Oft werden weltweit agierende Konzerne pauschal als „Verursacher“ zahlreicher Missstände gesehen. Gerade Unternehmen können jedoch auch zu wichtigen Akteuren im Transformationsprozess werden. Unternehmerinnen und Unternehmer im BKU können sich mit den Themen sachkundig befassen, selbst wenn nicht alle für uns angenehm sind, wie z.B. das Lieferkettengesetz: Ein Thema, das vielen Mittelständlern Sorgen bereitet, das aber darauf hinweist, dass Kinderarbeit, Umweltzerstörung und menschenunwürdige Arbeitsbedingungen weltweit noch eine aus humanitärer, und ganz besonders aus christlicher Sicht nicht hinnehmbare Realität sind. „Wir leben über unsere Verhältnisse, aber wir leben auch über die Verhältnisse von großen Teilen der Menschheit, denen wir Verzicht zumuten.“
Geistliche Tiefenschärfe und klare Haltung
Die Haltung Misereors, die sich auf den biblischen Auftrag „mich erbarmt“ (lat.: „misereor“) stützt, verbindet Frick mit einem weiten Blick auf globale Entwicklungen. Wenn auch die Komplexität und die Verbindung der Einzelthemen beängstigend scheinen, so schöpfe er Mut aus einem Alexander von Humboldt zugeschriebenen Wort: „Mich ängstigt nur die Weltanschauung von Menschen, die die Welt nicht angeschaut haben.“ Misereor und seine kirchlichen Partner gleichen dabei einem „neuronalen Netzwerk“, das den Blick schärft und Partner unterschiedlichster Strukturen, aber mit demselben positiven Menschenbild und der gemeinsamen Anerkennung der Verletzlichkeit unseres Planeten, vernetzt.

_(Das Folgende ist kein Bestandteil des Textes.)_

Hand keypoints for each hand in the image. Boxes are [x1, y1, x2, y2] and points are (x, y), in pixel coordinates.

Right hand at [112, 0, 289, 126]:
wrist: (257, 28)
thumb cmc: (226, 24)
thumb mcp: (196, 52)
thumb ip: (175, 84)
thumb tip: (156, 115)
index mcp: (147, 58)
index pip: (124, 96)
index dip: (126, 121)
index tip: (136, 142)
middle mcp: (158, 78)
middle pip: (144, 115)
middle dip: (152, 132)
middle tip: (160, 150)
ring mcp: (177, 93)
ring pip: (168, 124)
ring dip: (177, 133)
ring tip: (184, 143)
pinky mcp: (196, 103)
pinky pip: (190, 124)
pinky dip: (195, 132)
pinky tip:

Zu den geistlichen Wegweisern für Misereor zählte er neben Kardinal Frings und den Gründungsvätern in einem durch Not geprägten Nachkriegsdeutschland auch Papst Franziskus, den er als „prophetischen Türöffner“ und in der Orchestrierung der weltweiten Zusammenarbeit sogar als „Mozart der Entwicklungszusammenarbeit“ bezeichnete. Auch Papst Leo XIV würdigte er in seiner besonderen Rolle als Brückenbauer und Anwalt für Gerechtigkeit und Frieden: „Als US-Amerikaner versteht er die Sprache und das Denken seiner Heimatkirche. Er war Missionar, Generaloberer einer Ordensgemeinschaft und Bischof in einer sehr armen Diözese in einem Entwicklungsland. Er macht z. B. auf dem Rücken eines Pferdes eine ausgesprochen gute Figur – nicht aus ästhetischen Gründen, sondern weil er nur so die Menschen seiner Gemeinden erreichen konnte.“
Ein Abend zum Weiterdenken
Das Gespräch im kleinen Kreis von Teilnehmenden aus Unternehmerschaft, Freundeskreis und Entwicklungszusammenarbeit war geprägt von intensiven Fragen und lebhaftem Austausch. Nicht auf alle Fragen gebe es bereits befriedigende Antworten. Aber als Unternehmer seien die Mitglieder des BKU in besonderer Weise aufgefordert, an deren Lösung mitzuwirken. Frick schloss mit einem Gedanken, der die Gäste nachdenklich stimmte: „Ich glaube auch, dass solche Abende, an denen wir uns bewusst einer konstruktiven Hilflosigkeit aussetzen, der Anfang sind für das Entstehen konstruktiver Lösungen.“
Damit machte der neue Hauptgeschäftsführer von Misereor deutlich, dass die Herausforderungen zwar groß sind, die Chancen aber ebenso präsent– und dass christliche Unternehmerinnen und Unternehmer des BKU wie auch die Kirche gemeinsam Verantwortung tragen, globale Gerechtigkeit, Frieden und die Bewahrung der Schöpfung zu fördern.